Venezuelans are almost evenly split about President Hugo Chavez's performance in office, according to a poll released Monday.

The survey by the Venezuelan polling firm Datanalisis said 49 percent approve of Chavez's administration, while 46 percent do not.

The poll questioned 1,300 people from April 25 to May 5, and had a margin of error of plus or minus 3 percentage points.

The percentage of respondents who held a favorable view was slightly higher than in December 2010, when 47 percent said they approved of Chavez, Datanalisis president Luis Vicente Leon told The Associated Press.

The results found "the country is divided in two practically equal parts," Leon said.

The poll was financed by Datanalisis clients, including private businesses and individuals not identified by the pollster.

Chavez's popularity has fallen over the past two years, and has recently been hovering around the 50 percent range, Leon said.
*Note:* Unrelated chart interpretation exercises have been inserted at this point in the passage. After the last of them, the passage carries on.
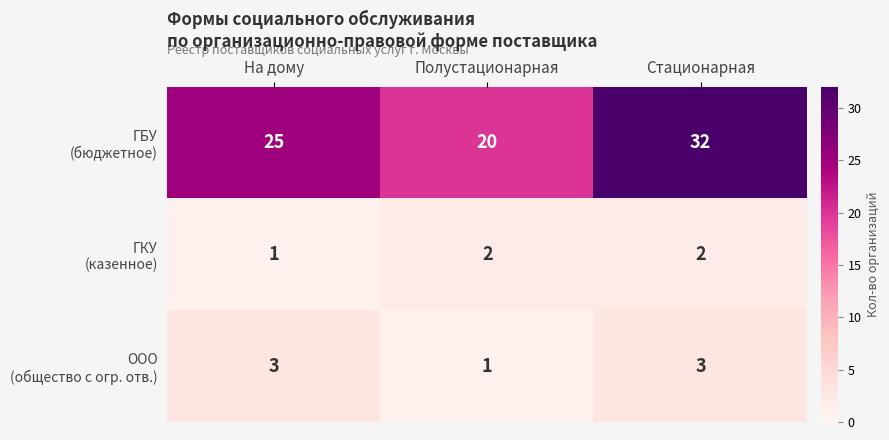

What is the greatest value displayed?

32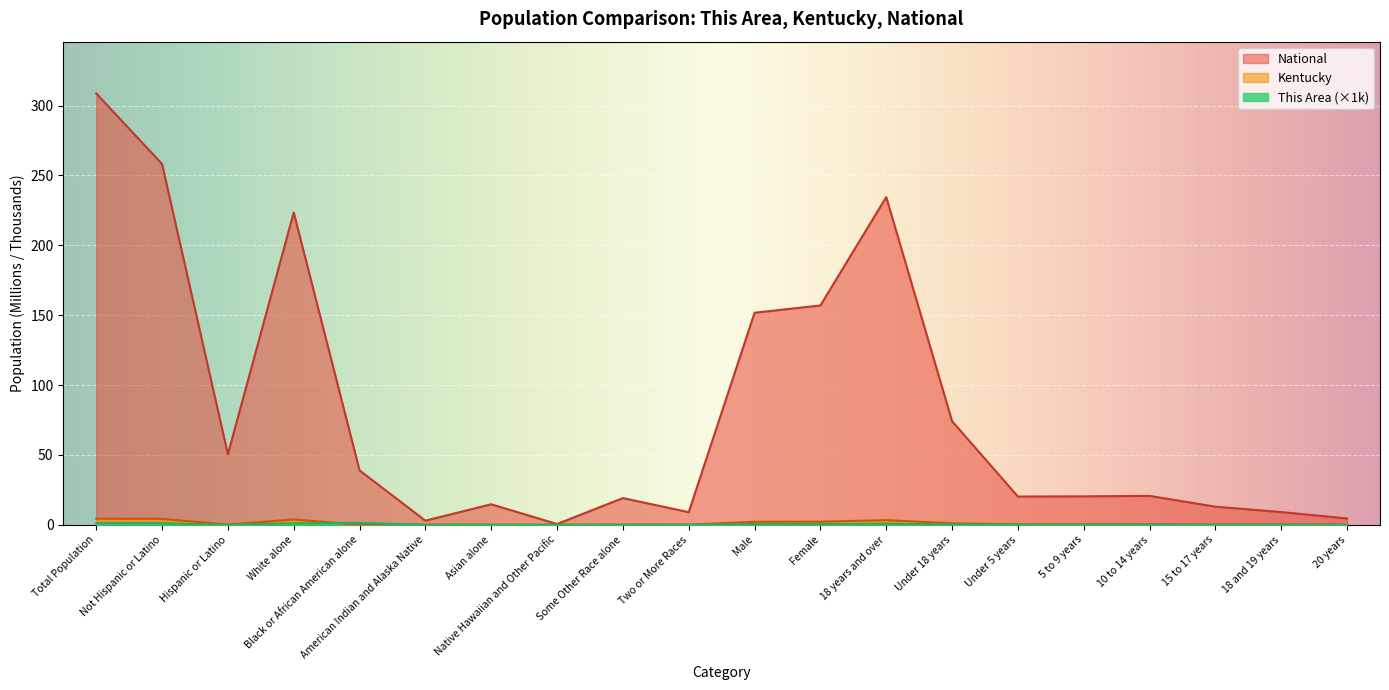

List the series in order of their peak value, lowest first.

This Area, Kentucky, National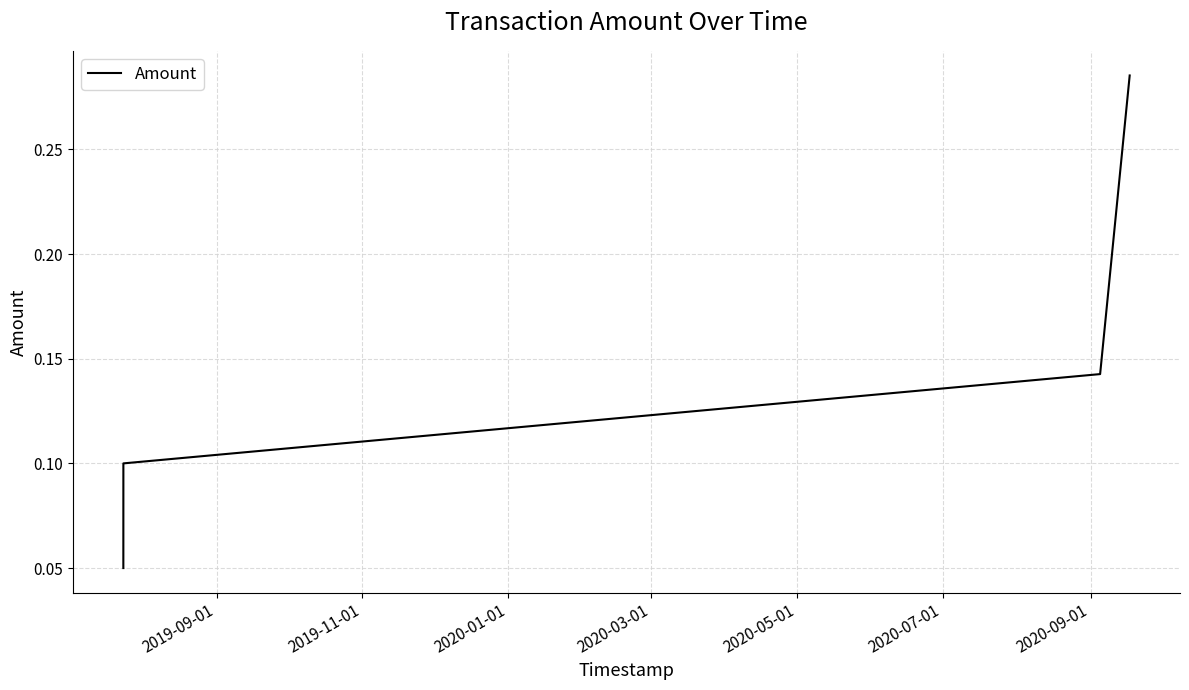

True or false: the data has more than 1 interior local peaks.

False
At the time of the last presidential election in 2006, his support was above 70 percent.

Leon said the drop shows Chavez has lost his "popular connection" with an important segment of voters, despite the president's frequently televised appearances in recent months promoting public housing projects and other government programs.

Venezuelans' views of Chavez varied depending on his handling of different areas of government, the poll found.

For example, 59 percent said they approved of Chavez's performance on education, while about half were positive about the state of water services and government social programs known as "missions."

However, 84 percent said they had a negative view of the government's response to crime, and the government also received low marks for its anti-corruption efforts, of which 76 percent disapproved. On the government's support of private investment, 65 percent had a negative opinion.

Chavez is preparing to run for re-election in 2012.

The leftist former army paratroop commander was first elected in 1998 and was re-elected in 2000 after the approval of a new constitution that lengthened presidential terms from five to six years. He was re-elected a second time in 2006 for a term that ends in February 2013.

The Datanalisis survey also found that 61 percent of respondents didn't want him to be re-elected and 36 percent said they were in favor of another term.

Using the poll results to project any scenarios onto the 2012 election would be premature, Leon said.

"He has money, he has power," Leon said, and also enjoys wide exposure in state-controlled news media.

"Chavez still continues to be individually the country's most important leader," Leon said.